The Lister took the first of many victories that day, and Archie was in the lead, too, when he crashed to his death at Spa a year later. Before the race in Belgium, he had lost a battle at Silverstone with the Ecurie Ecosse Lister of Masten Gregory, and was hell-bent on redressing the balance.
“The defeat by Gregory unsettled him,” Lister remembers. “I think it shocked him that he could be beaten by a similar car. He’d sometimes lost to cars from other manufacturers, but this time it was another Lister, and there’s no doubt he wanted to prove at Spa that he was still the master, as far as Listers were concerned. It was a hell of a race between them for the first few laps; it’s such a desperate shame that he overcooked it…”
A little over a year after Scott Brown’s death, Lister withdrew from motor racing. On 1 August 1959, he was driving back from Brands Hatch when he heard on the radio that the French ace Jean Behra had been killed at Avus. “There had been some discussions about Behra driving for us, and then when I got home my wife told me that Ivor Bueb, who’d often driven for us, had died from injuries received the previous weekend. And I thought then, ‘That’s it.’ I didn’t want to be part of it any more.
“Looking back, I had it pretty easy,” Brian says. “I was lucky because the car’s chassis didn’t change very much over the years, and of course I had the wonderful association with Don Moore, who always did our engines. On top of that, I was blessed with one of the most brilliant drivers that ever lived. I can still remember Fangio coming into our pit, watching Archie go by, then grinning and saying something in Spanish which I didn’t understand, but which was obviously very complimentary!

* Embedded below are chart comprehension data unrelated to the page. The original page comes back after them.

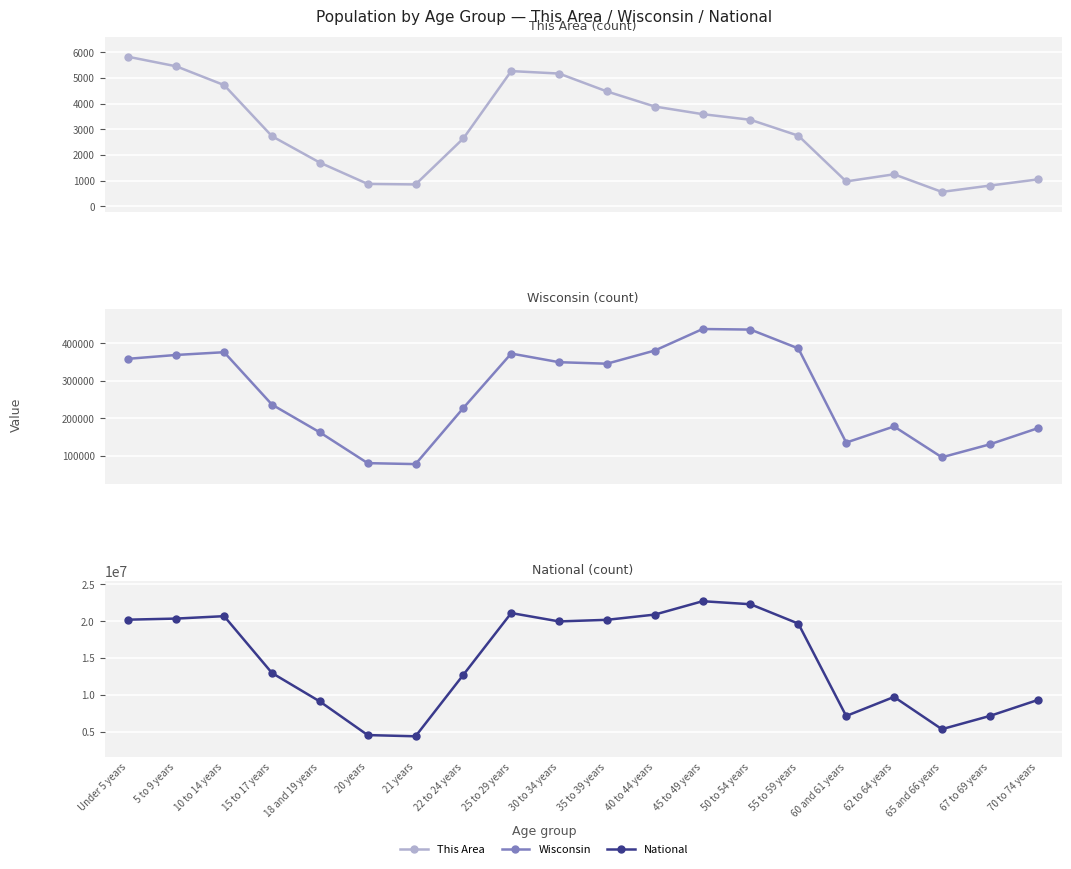

What are all the series names shown in the legend?

This Area, Wisconsin, National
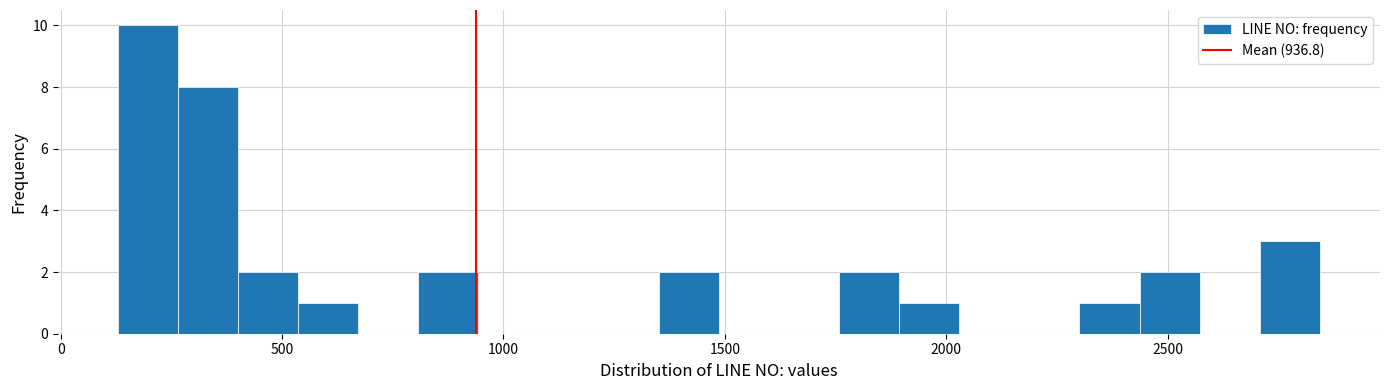

Around what value on the x-axis is the tallest bar? Give the approximate position of its centre, as read against the axis.

200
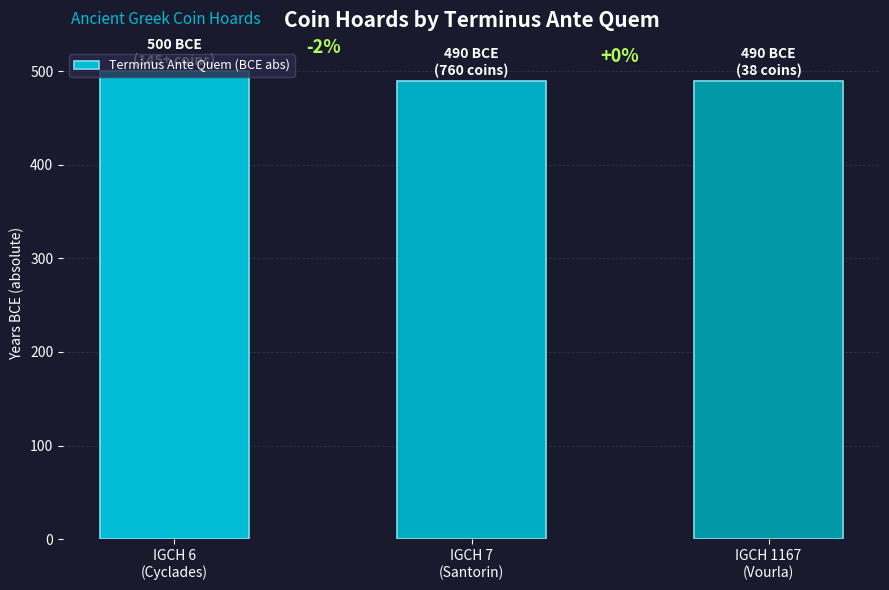

What is the value of the 3rd bar from the left?

490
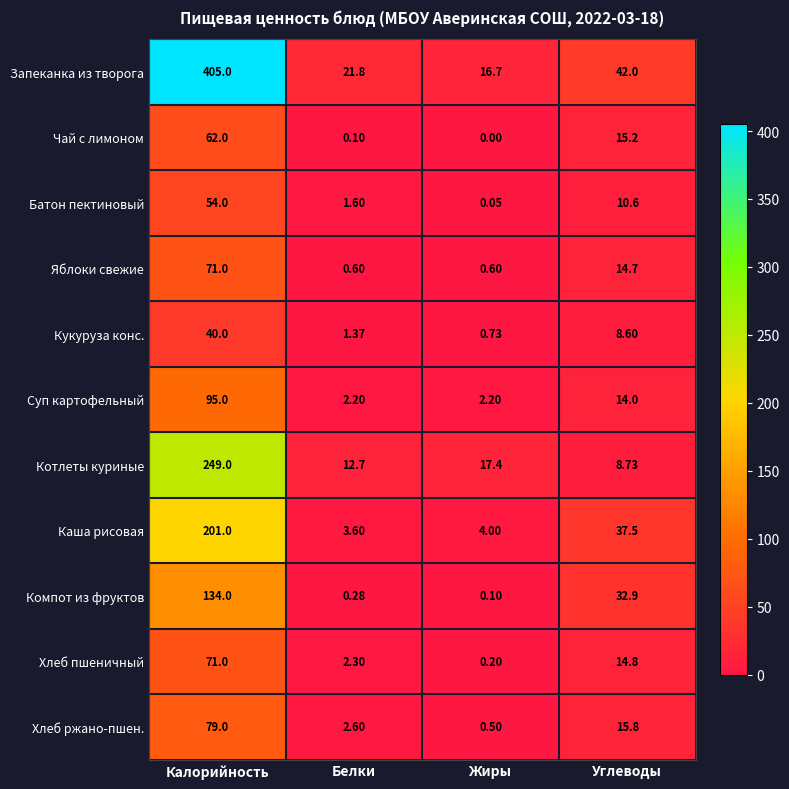

Where is Кукуруза конс. nearest to the value 20?

Углеводы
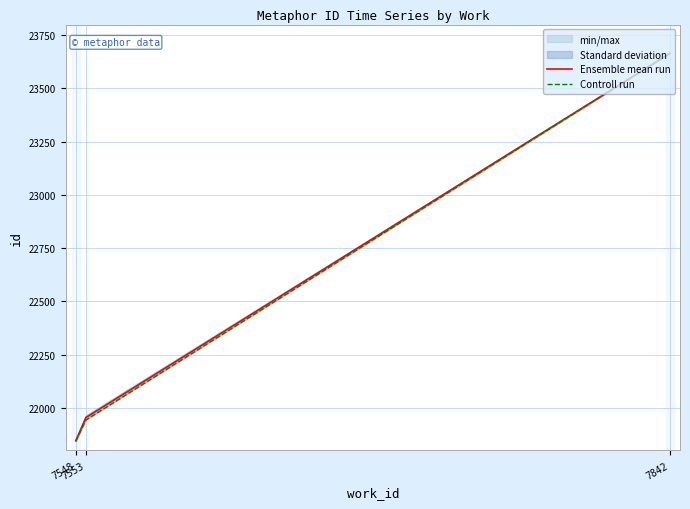

What are all the series names shown in the legend?

Ensemble mean run, Controll run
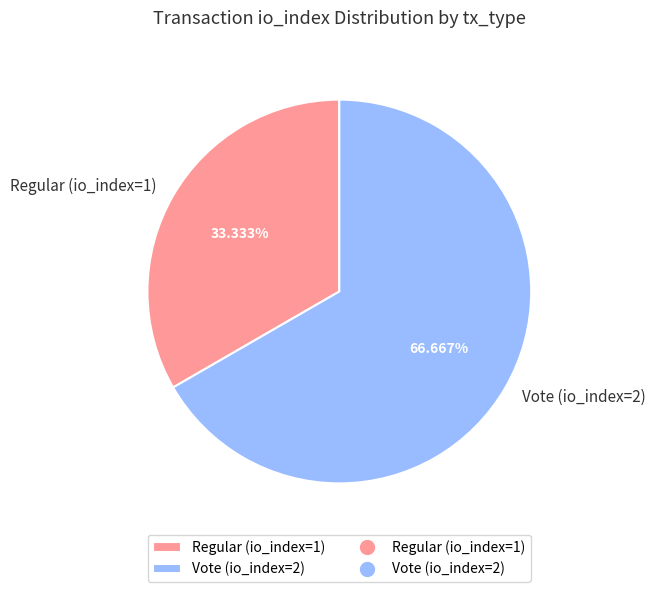

How many segments does this pie chart have?

2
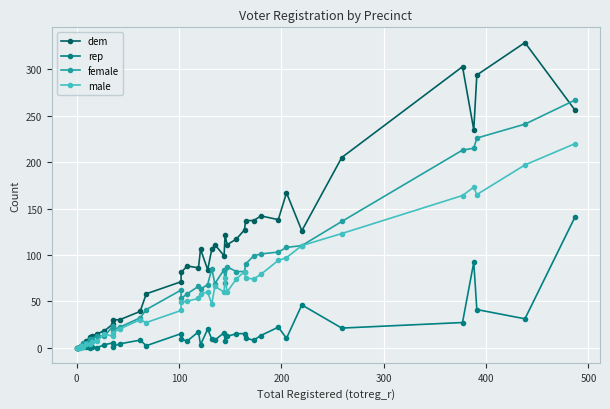

How many distinct data groups are displayed?

4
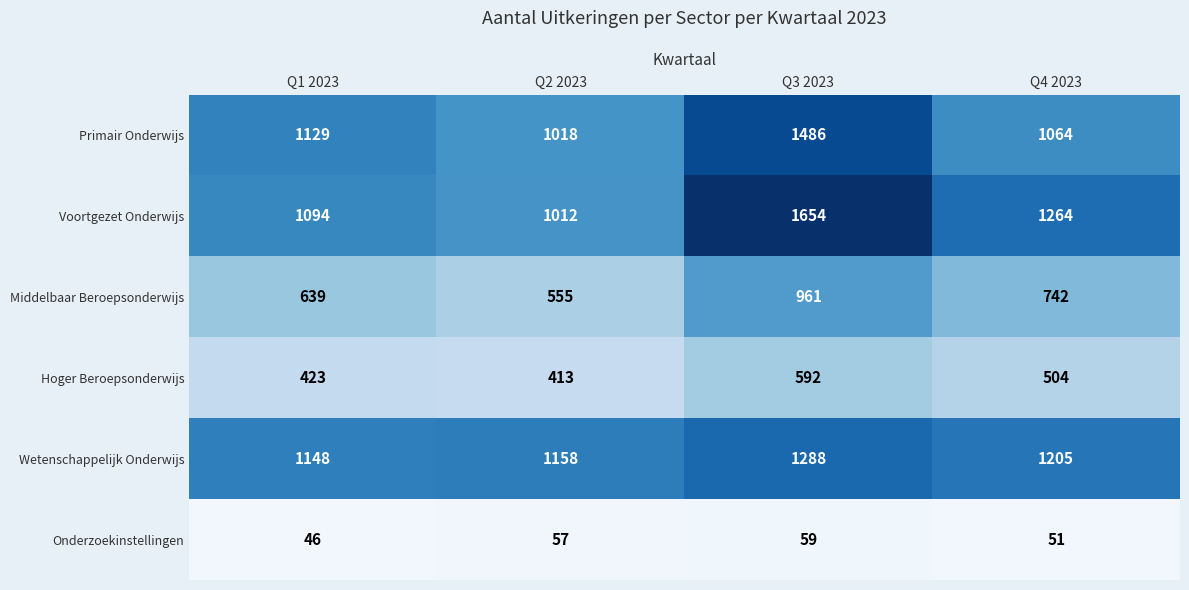

What is the sum of all Wetenschappelijk Onderwijs values?

4799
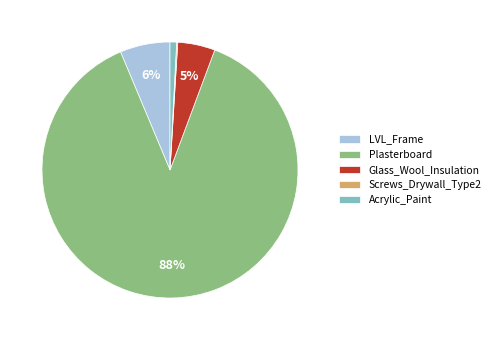

Is the sum of LVL_Frame and Plasterboard greater than half?

Yes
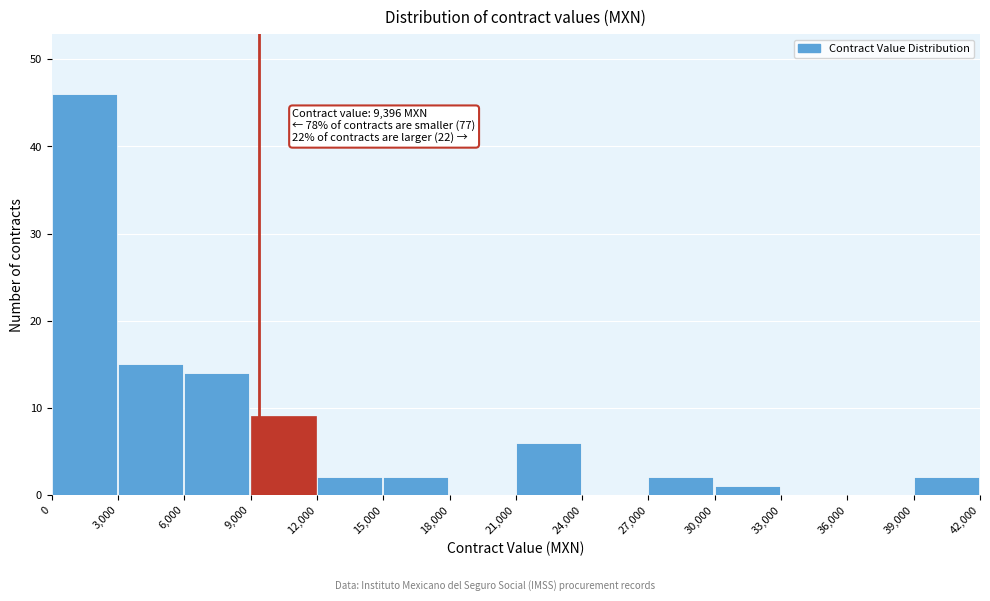

Which range on the x-axis has the tallest bar?

0 to 3,000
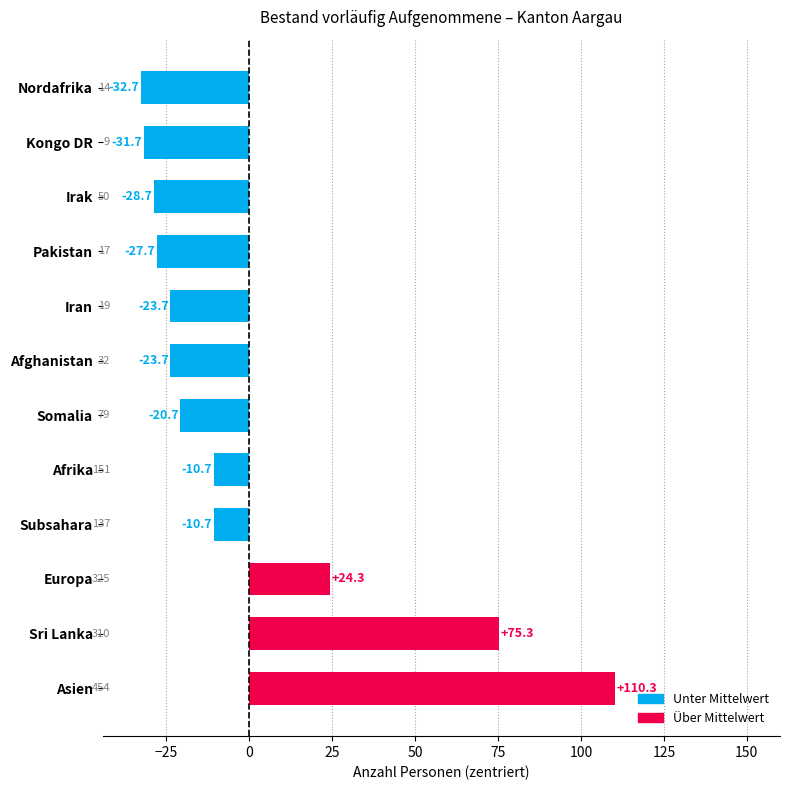

What is the smallest value displayed?

-32.7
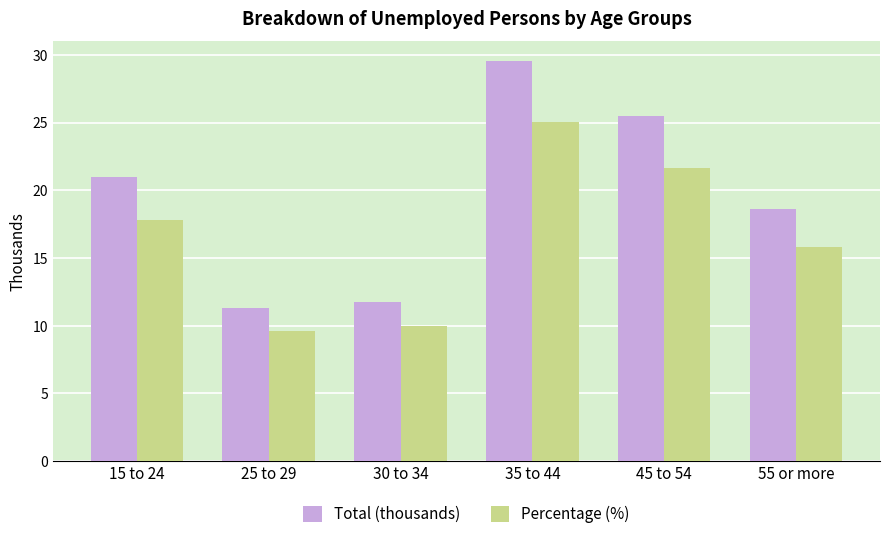

How many groups of bars are there?

6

“Certainly, it’s true that it was never the same for me after Archie. I suppose even now part of me is still trying to adjust to the fact that he was killed. We had a bloody good team – but how do you carry on when one of the main members has departed?”
The day Archie Scott Brown died, 41 years ago, was one of typically capricious weather at Spa, with the track dry in parts, wet in others. Archie went off at the left-hander before La Source, where Dick Seaman had died before him, where the modern pits now sit. Invariably he comes to my thoughts when I am there. It was just so the other weekend.